= Dusty Donovan and Lucy Montgomery =

Fictional characters from the soap opera As the World Turns

Dustin "Dusty" Donovan and Lucinda Marie "Lucy" Montgomery are fictional characters from the long running CBS daytime soap opera As the World Turns, and have been deemed a very popular couple during their time together. Dusty, a character who has been with the show on and off since 1983, was the older bad boy on the show, and Lucy, daughter of legacy characters Craig Montgomery and Sierra Esteban, was the spoiled, younger brat. These aspects made them very popular among the fans.

==Casting==
Dusty was first seen on the soap in 1983, when Brian Bloom originated the role, where he was thrown into a love triangle with Holden Snyder and Lily Snyder, who’s also Lucy's aunt. Bloom was extremely popular during his time on the show, becoming the youngest winner ever to win the Emmy for Outstanding Younger Actor. Bloom remained with the show until 1988, after he grew tired of the scheduling involved in that field and eventually left the series to star in several television movies and numerous guest appearances. Dusty would not be seen on the show until 15 years later, when in 2003, Grayson McCouch, who was already familiar with daytime due to his role on Another World, took over. In 2006, McCouch got nominated for this role in the Outstanding Supporting Actor category. McCouch briefly left the show in early 2008, when his character was supposedly killed off, but returned in the fall of the same year, and remained with the show until its last episode on September 17, 2010.

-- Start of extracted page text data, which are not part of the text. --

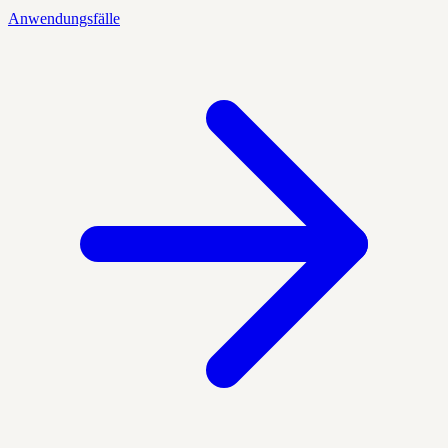
Anwendungsfälle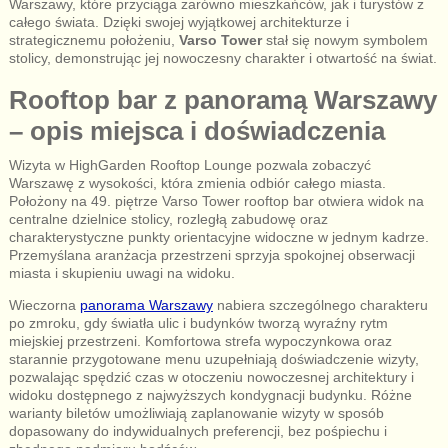
Warszawy, które przyciąga zarówno mieszkańców, jak i turystów z
całego świata. Dzięki swojej wyjątkowej architekturze i
strategicznemu położeniu,
Varso Tower
stał się nowym symbolem
stolicy, demonstrując jej nowoczesny charakter i otwartość na świat.
Rooftop bar z panoramą Warszawy
– opis miejsca i doświadczenia
Wizyta w HighGarden Rooftop Lounge pozwala zobaczyć
Warszawę z wysokości, która zmienia odbiór całego miasta.
Położony na 49. piętrze Varso Tower rooftop bar otwiera widok na
centralne dzielnice stolicy, rozległą zabudowę oraz
charakterystyczne punkty orientacyjne widoczne w jednym kadrze.
Przemyślana aranżacja przestrzeni sprzyja spokojnej obserwacji
miasta i skupieniu uwagi na widoku.
Wieczorna
panorama Warszawy
nabiera szczególnego charakteru
po zmroku, gdy światła ulic i budynków tworzą wyraźny rytm
miejskiej przestrzeni. Komfortowa strefa wypoczynkowa oraz
starannie przygotowane menu uzupełniają doświadczenie wizyty,
pozwalając spędzić czas w otoczeniu nowoczesnej architektury i
widoku dostępnego z najwyższych kondygnacji budynku. Różne
warianty biletów umożliwiają zaplanowanie wizyty w sposób
dopasowany do indywidualnych preferencji, bez pośpiechu i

Though Lucy has been seen as a baby during the nineties, in 1999, Amanda Seyfried was the first to portray Lucy as a teenager. Seyfried portrayed the role for only a month and then left due to difficulties between her and the creators. In 2001, Peyton List stepped into the role and quickly became an overnight sensation, especially after her pairing with Dusty. List opted not to renew her contract, and thus left the show on January 25, 2004. The character returned almost two years later, in 2006, now portrayed by Spencer Grammer. Grammer only remained with the show for 6 months, and was then let go because the fans never came to accept her the way they did with Peyton, and due to lack of chemistry between her and McCouch. Her final airdate was December 14, 2006. As of December 24, 2008, newcomer Sarah Glendening took over the role of a completely grown up Lucy. She departed from the role on January 7, 2009, but then returned to the role on February 26, 2009, and left again May 13, 2009. She returned to the role once again on July 22, 2010, and left on August 13, 2010.